From the records below, set down exactly the lines starting with the line that contains "78: (399, 131, 4.39)" and going on through the line that contains "98: (429, 152, 4.39)". Nothing else is wanted.

Recorded information section start

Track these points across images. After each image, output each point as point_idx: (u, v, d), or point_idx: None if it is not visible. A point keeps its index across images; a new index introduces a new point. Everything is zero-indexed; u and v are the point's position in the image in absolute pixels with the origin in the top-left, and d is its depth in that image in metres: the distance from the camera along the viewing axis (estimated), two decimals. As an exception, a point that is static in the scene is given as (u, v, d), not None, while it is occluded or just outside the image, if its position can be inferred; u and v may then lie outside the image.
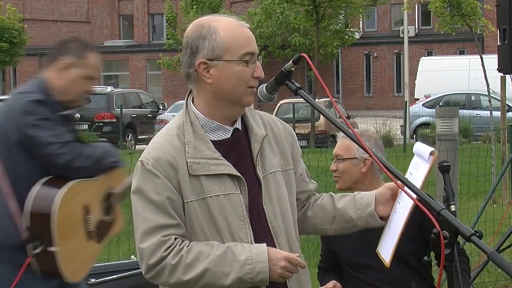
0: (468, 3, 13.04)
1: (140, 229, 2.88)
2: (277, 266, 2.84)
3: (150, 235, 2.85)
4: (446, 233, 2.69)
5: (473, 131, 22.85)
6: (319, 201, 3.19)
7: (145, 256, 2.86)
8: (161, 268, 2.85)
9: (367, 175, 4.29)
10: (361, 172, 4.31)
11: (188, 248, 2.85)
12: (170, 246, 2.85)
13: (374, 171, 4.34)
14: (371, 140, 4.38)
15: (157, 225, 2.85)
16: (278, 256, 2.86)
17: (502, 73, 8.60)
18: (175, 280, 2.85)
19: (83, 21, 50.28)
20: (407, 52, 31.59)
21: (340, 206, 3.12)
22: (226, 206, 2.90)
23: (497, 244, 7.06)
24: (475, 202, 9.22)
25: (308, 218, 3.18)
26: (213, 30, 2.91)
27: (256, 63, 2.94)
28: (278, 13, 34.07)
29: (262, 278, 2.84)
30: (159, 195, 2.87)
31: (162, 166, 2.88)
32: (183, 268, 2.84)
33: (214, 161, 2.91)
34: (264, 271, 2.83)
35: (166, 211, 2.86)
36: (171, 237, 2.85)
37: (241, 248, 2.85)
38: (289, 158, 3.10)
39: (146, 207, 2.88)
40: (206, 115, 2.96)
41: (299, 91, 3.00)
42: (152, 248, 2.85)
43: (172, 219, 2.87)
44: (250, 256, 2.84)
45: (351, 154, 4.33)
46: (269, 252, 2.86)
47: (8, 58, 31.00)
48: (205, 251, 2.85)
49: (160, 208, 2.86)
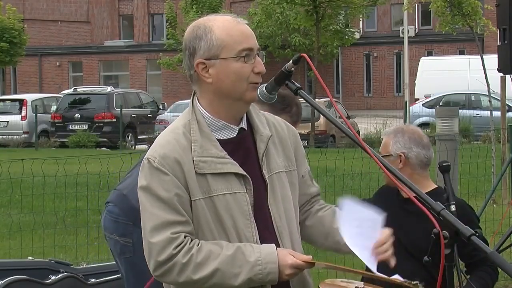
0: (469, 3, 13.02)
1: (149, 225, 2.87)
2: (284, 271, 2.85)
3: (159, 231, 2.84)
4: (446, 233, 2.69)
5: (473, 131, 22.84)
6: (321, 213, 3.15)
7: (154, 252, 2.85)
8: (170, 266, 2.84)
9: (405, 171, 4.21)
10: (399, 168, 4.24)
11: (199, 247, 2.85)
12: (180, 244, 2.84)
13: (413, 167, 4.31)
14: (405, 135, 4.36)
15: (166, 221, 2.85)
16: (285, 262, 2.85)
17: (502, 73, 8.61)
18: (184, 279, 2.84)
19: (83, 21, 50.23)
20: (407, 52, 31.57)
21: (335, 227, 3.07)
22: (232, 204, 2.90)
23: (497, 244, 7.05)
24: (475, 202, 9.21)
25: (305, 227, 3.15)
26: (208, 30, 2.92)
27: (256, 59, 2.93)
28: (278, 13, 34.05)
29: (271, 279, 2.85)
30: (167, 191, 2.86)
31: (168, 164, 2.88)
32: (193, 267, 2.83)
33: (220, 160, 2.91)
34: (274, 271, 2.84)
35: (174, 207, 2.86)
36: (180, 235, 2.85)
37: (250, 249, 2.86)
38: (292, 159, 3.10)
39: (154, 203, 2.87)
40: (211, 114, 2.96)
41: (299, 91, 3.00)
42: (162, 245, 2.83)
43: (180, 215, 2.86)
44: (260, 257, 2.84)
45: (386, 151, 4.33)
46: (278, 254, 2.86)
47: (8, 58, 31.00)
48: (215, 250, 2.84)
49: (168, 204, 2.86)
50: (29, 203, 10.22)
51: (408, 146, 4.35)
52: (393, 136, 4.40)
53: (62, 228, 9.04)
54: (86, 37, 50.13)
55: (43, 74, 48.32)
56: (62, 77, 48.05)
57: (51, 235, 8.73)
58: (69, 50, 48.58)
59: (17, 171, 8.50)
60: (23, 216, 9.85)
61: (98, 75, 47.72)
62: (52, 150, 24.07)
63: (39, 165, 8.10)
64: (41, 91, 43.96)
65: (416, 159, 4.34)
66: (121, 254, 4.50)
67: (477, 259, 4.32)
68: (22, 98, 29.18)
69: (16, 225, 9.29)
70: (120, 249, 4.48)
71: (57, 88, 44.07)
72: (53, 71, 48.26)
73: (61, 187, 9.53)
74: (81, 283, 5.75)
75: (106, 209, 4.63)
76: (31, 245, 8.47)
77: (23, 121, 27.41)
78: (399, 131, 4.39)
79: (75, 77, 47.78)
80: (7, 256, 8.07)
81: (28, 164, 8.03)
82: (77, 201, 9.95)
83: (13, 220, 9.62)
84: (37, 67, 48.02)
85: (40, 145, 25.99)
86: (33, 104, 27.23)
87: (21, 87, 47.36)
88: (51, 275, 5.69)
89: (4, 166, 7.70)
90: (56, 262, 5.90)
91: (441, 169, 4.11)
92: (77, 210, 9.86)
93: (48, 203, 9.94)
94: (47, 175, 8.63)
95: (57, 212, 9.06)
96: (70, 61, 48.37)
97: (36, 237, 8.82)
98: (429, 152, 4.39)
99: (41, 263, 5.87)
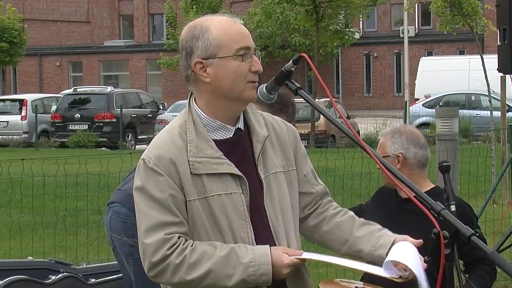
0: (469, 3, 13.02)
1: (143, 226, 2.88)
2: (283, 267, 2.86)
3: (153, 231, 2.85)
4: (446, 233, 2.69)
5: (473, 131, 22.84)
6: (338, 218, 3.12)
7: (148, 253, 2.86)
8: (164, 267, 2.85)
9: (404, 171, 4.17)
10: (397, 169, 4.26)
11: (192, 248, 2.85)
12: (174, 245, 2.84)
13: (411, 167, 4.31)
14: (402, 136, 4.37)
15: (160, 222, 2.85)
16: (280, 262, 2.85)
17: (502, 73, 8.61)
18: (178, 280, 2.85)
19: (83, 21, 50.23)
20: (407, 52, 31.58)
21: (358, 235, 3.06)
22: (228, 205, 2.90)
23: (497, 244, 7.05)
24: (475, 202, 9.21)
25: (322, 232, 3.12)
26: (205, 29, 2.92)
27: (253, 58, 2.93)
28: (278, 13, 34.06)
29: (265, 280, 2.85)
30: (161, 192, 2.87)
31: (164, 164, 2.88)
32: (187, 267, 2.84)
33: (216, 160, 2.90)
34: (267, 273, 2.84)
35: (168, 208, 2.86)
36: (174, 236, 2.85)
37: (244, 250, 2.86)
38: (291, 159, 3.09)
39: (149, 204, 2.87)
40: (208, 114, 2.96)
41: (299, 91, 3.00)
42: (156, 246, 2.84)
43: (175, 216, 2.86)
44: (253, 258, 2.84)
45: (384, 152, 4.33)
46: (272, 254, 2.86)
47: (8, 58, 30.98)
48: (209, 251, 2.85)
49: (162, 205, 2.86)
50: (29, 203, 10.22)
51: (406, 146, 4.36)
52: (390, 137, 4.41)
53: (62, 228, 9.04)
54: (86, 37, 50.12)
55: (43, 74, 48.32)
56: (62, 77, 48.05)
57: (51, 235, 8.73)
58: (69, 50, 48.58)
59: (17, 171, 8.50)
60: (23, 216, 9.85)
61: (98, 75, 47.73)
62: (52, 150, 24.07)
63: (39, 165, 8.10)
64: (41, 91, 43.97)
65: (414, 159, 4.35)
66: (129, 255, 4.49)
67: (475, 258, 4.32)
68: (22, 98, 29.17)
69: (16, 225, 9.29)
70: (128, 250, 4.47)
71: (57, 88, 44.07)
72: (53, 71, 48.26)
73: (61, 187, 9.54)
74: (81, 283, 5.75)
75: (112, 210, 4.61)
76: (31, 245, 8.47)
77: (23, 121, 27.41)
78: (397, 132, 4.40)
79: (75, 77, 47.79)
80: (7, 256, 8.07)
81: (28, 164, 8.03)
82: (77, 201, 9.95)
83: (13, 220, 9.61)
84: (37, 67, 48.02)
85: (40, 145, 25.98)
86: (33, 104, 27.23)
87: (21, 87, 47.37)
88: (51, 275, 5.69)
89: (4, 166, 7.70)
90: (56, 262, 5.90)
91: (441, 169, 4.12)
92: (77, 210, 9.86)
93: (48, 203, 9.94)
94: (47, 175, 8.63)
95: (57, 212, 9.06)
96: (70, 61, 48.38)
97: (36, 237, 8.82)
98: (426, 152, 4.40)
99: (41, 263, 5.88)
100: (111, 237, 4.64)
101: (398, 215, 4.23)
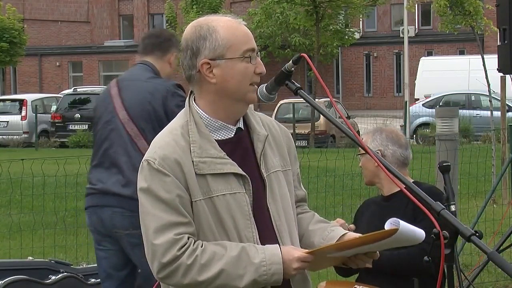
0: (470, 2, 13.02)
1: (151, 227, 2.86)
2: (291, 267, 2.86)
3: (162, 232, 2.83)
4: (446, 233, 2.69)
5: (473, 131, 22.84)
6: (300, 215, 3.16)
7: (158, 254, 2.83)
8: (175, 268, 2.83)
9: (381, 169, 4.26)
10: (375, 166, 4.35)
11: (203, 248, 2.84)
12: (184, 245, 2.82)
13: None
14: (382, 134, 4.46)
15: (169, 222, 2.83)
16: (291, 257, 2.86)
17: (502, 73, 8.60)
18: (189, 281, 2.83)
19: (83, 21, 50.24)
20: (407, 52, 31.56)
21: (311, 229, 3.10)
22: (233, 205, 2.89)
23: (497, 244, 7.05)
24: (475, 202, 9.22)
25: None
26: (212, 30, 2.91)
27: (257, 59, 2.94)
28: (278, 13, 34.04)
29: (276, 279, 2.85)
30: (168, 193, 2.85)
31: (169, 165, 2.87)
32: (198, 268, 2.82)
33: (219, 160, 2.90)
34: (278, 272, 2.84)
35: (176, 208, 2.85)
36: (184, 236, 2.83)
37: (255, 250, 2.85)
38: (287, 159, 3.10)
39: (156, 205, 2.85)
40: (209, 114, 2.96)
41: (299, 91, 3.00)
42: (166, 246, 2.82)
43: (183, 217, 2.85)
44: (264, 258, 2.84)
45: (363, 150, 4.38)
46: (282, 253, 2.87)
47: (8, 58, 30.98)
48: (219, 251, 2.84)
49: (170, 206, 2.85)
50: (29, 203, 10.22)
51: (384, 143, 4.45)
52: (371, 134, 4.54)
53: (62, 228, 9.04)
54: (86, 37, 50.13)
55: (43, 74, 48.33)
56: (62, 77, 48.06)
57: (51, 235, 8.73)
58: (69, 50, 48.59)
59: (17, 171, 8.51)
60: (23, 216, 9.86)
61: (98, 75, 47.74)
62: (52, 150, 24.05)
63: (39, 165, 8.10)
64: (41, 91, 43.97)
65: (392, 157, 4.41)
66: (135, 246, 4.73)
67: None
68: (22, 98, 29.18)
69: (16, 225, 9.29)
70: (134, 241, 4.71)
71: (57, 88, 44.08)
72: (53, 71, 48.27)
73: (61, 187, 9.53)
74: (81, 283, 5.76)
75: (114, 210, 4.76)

Recorded information section end

Written answer:
78: (399, 131, 4.39)
79: (75, 77, 47.78)
80: (7, 256, 8.07)
81: (28, 164, 8.03)
82: (77, 201, 9.95)
83: (13, 220, 9.62)
84: (37, 67, 48.02)
85: (40, 145, 25.99)
86: (33, 104, 27.23)
87: (21, 87, 47.36)
88: (51, 275, 5.69)
89: (4, 166, 7.70)
90: (56, 262, 5.90)
91: (441, 169, 4.11)
92: (77, 210, 9.86)
93: (48, 203, 9.94)
94: (47, 175, 8.63)
95: (57, 212, 9.06)
96: (70, 61, 48.37)
97: (36, 237, 8.82)
98: (429, 152, 4.39)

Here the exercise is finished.